◆ **EXERCISE DATA**
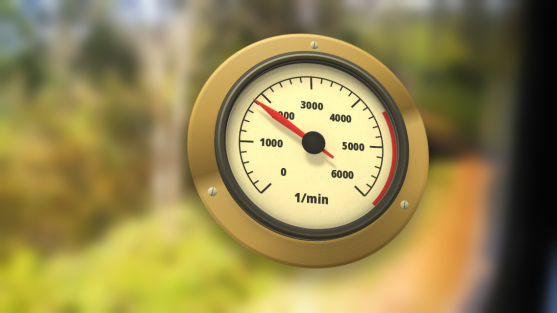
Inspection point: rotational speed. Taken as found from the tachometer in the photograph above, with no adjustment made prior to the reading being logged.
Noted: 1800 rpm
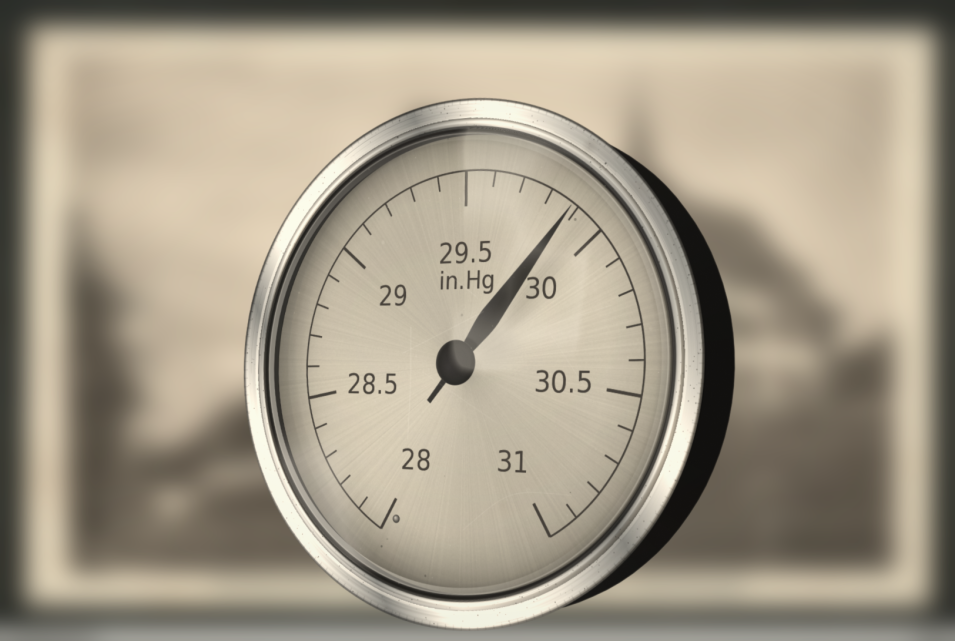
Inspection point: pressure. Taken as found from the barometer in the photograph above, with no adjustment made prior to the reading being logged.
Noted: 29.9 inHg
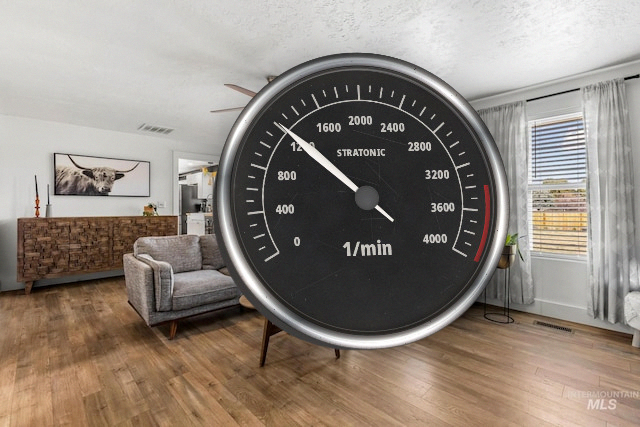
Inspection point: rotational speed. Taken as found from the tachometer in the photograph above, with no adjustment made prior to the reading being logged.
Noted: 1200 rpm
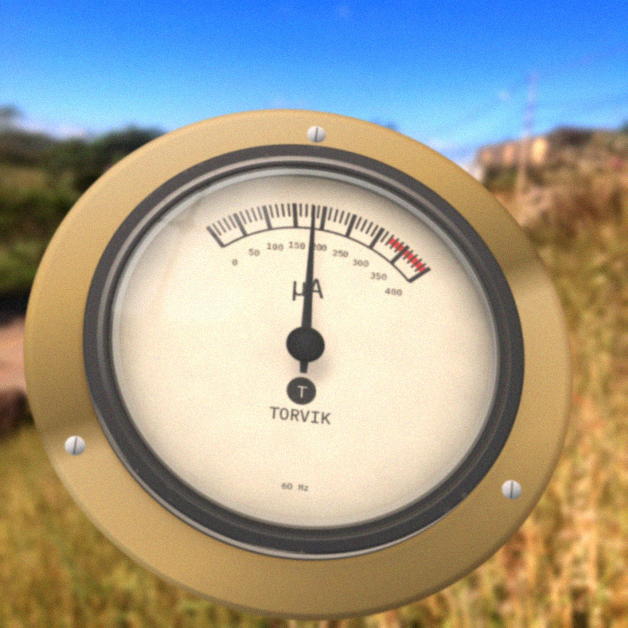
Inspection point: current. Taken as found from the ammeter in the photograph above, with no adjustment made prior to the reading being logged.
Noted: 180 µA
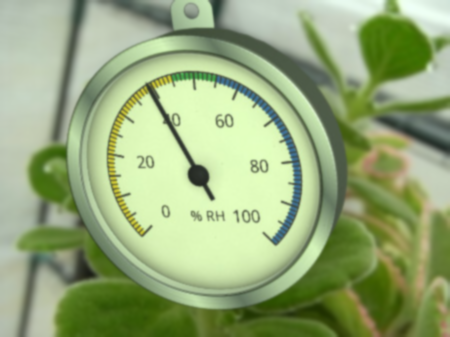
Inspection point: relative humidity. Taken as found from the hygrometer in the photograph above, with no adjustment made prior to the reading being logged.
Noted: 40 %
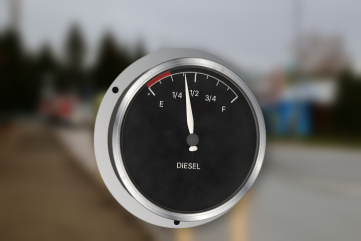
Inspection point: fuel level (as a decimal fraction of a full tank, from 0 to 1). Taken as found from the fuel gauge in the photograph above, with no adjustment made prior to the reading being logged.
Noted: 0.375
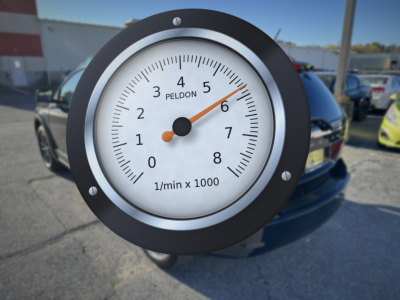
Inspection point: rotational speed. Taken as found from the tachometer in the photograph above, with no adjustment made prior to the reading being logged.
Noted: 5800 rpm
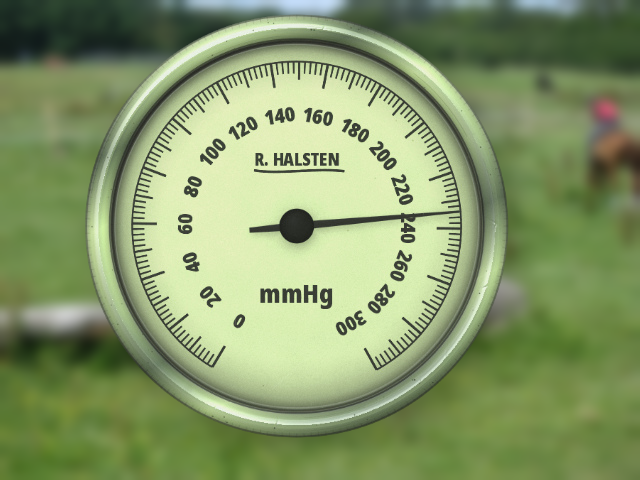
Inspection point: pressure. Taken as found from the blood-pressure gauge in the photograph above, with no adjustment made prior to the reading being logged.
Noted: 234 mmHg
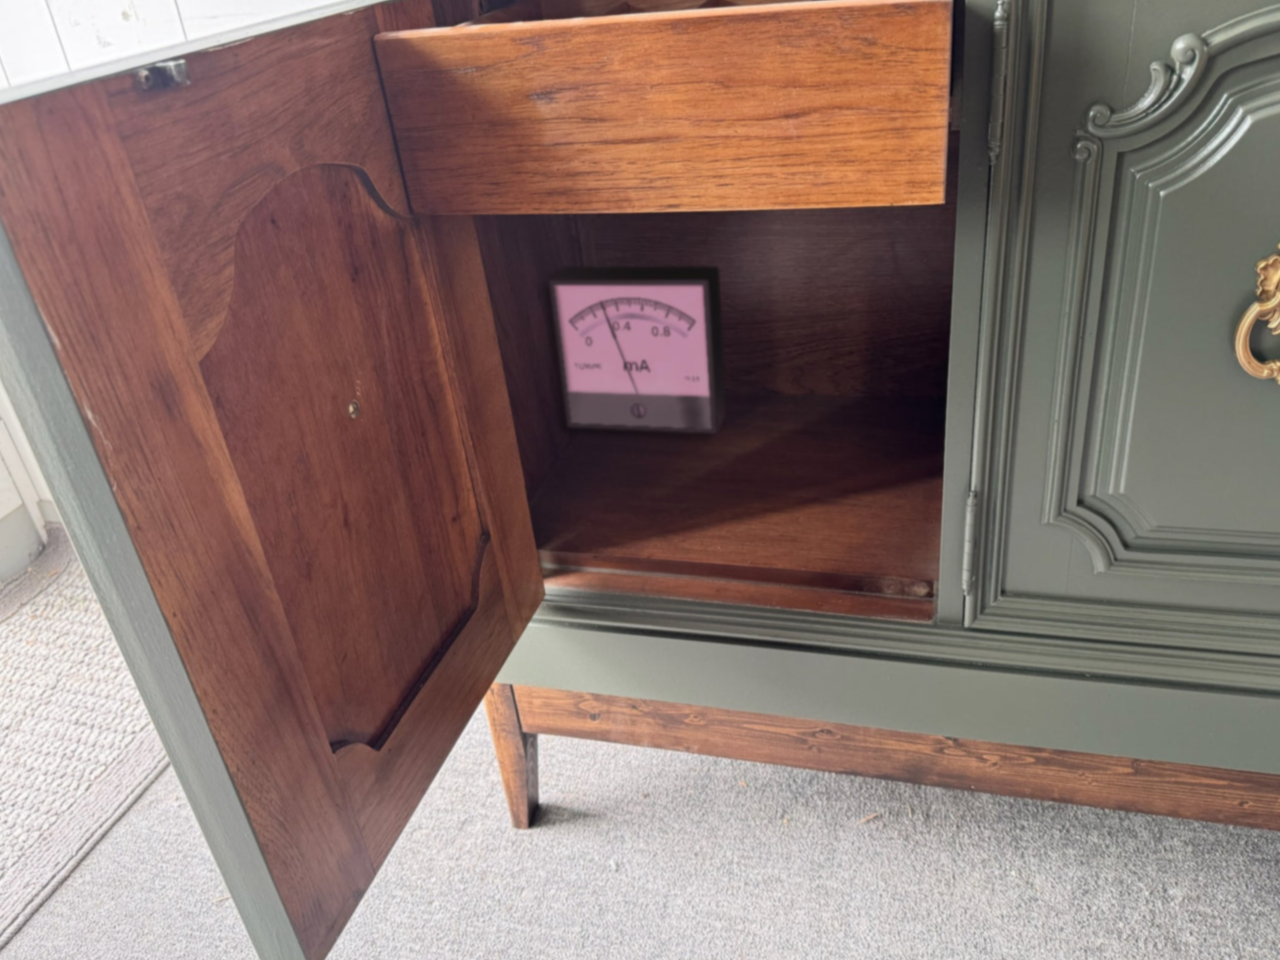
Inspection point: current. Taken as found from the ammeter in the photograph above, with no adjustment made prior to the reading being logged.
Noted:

◆ **ACTION ITEM**
Put the material above into a Markdown table with two columns, Row and Line, giving each nonblank line its own numbered row. Leave the pictures out of your answer.

◆ **REPLY TO THE EXERCISE**
| Row | Line |
|---|---|
| 1 | Inspection point: rotational speed. Taken as found from the tachometer in the photograph above, with no adjustment made prior to the reading being logged. |
| 2 | Noted: 1800 rpm |
| 3 | Inspection point: pressure. Taken as found from the barometer in the photograph above, with no adjustment made prior to the reading being logged. |
| 4 | Noted: 29.9 inHg |
| 5 | Inspection point: rotational speed. Taken as found from the tachometer in the photograph above, with no adjustment made prior to the reading being logged. |
| 6 | Noted: 1200 rpm |
| 7 | Inspection point: current. Taken as found from the ammeter in the photograph above, with no adjustment made prior to the reading being logged. |
| 8 | Noted: 180 µA |
| 9 | Inspection point: relative humidity. Taken as found from the hygrometer in the photograph above, with no adjustment made prior to the reading being logged. |
| 10 | Noted: 40 % |
| 11 | Inspection point: fuel level (as a decimal fraction of a full tank, from 0 to 1). Taken as found from the fuel gauge in the photograph above, with no adjustment made prior to the reading being logged. |
| 12 | Noted: 0.375 |
| 13 | Inspection point: rotational speed. Taken as found from the tachometer in the photograph above, with no adjustment made prior to the reading being logged. |
| 14 | Noted: 5800 rpm |
| 15 | Inspection point: pressure. Taken as found from the blood-pressure gauge in the photograph above, with no adjustment made prior to the reading being logged. |
| 16 | Noted: 234 mmHg |
| 17 | Inspection point: current. Taken as found from the ammeter in the photograph above, with no adjustment made prior to the reading being logged. |
| 18 | Noted: |